The key to AI's economic disruption is its "task horizon"—how long an agent can work autonomously before failing. This metric is reportedly doubling every 4-7 months. As the horizon extends from minutes (code completion) to hours (module refactoring) and eventually days (full audits), AI agents unlock progressively larger portions of the information work economy.
AI agents can now reliably complete tasks that take a human several hours. With a seven-month doubling time for task complexity, these agents are on track to autonomously handle a full eight-hour workday by the end of 2026, signaling a dramatic shift in the future of work.
Investor Brent Beshore's experience demonstrates a step-function change, not a gradual evolution. His firm's agentic AI projects, which failed after months of effort, were completed in minutes using Claude Cowork just weeks later.
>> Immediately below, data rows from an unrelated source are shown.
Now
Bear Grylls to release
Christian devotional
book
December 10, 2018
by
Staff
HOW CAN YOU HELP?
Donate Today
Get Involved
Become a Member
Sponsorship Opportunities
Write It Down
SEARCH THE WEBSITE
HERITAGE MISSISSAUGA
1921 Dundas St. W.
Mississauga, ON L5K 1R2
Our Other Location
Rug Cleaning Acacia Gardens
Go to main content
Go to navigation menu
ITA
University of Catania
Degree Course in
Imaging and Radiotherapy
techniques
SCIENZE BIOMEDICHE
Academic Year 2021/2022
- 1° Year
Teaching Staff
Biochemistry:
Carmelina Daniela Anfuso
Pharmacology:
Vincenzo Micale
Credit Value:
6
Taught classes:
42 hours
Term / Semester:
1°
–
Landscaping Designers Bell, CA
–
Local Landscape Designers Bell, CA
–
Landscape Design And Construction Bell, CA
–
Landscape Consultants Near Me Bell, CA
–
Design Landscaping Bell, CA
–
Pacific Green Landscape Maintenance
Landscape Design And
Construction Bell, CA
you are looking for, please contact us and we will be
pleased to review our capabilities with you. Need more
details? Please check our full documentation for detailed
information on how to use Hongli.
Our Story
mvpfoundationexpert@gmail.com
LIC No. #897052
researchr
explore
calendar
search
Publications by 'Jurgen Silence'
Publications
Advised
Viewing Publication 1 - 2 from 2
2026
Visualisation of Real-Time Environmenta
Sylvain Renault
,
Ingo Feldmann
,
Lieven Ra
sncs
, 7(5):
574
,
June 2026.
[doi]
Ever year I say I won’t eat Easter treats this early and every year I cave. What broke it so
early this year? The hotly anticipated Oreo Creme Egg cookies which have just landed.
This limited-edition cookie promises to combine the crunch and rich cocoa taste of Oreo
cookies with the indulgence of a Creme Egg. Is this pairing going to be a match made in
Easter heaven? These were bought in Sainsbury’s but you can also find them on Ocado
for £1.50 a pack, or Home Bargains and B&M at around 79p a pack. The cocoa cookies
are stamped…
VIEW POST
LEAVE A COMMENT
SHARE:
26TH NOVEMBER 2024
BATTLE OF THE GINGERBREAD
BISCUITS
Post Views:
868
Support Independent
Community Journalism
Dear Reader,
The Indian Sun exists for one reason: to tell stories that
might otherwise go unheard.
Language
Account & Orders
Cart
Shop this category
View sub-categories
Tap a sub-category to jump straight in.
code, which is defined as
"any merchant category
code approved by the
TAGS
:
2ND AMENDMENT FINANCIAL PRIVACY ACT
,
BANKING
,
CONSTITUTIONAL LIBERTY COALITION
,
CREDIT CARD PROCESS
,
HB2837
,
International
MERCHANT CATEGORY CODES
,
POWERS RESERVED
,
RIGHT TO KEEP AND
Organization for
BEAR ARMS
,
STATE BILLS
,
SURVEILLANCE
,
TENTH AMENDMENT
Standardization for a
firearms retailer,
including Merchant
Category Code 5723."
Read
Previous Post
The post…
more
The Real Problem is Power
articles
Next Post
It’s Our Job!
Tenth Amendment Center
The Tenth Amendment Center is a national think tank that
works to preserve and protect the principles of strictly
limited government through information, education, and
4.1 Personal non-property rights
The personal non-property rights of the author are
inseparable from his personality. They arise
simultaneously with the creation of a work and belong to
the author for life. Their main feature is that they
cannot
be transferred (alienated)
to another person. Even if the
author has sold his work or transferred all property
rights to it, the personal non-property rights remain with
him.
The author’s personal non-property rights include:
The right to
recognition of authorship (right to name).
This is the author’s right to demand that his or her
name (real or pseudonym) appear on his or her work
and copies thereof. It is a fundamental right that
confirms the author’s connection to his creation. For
This highlights the surprisingly rapid transition of agentic AI from a theoretical concept to a practical, value-creating tool.
The exponential growth in AI agent capabilities creates a plausible scenario where a single entrepreneur can manage a vast array of automated tasks, from development to operations. This raises the possibility of a "solopreneur" achieving a billion-dollar valuation without a traditional human workforce.
Contrary to the view that useful AI agents are a decade away, Andrew Ng asserts that agentic workflows are already solving complex business problems. He cites examples from his portfolio in tariff compliance and legal document processing that would be impossible without current agentic AI systems.
The capability of AI sales agents has accelerated dramatically, with new tools now able to autonomously book six-figure enterprise deals. This rapid pace of improvement indicates that even complex, relationship-driven functions like sales are vulnerable to disruption much faster than anticipated.
The tangible utility of agentic tools like Claude Code has reversed the "AI bubble" fear for many experts. They now believe we are "underbuilt" for the necessary compute. This shift is because agents, unlike simple chatbots, are designed for continuous, long-term tasks, creating a massive, sustained demand for inference that current infrastructure can't support.
The key threat from AI isn't just its capability, but the unprecedented speed of its improvement. Unlike past technological shifts that unfolded over decades, AI agent autonomy on complex tasks has grown exponentially in just two years. This rapid acceleration is what financial systems and labor markets are not stress-tested for.
Driven by rapid advances in AI agents, top tech CEOs are now publicly predicting the arrival of Artificial General Intelligence (AGI) or superintelligence within the next 2-5 years. This is a significant acceleration from previous estimates that often cited a decade or more.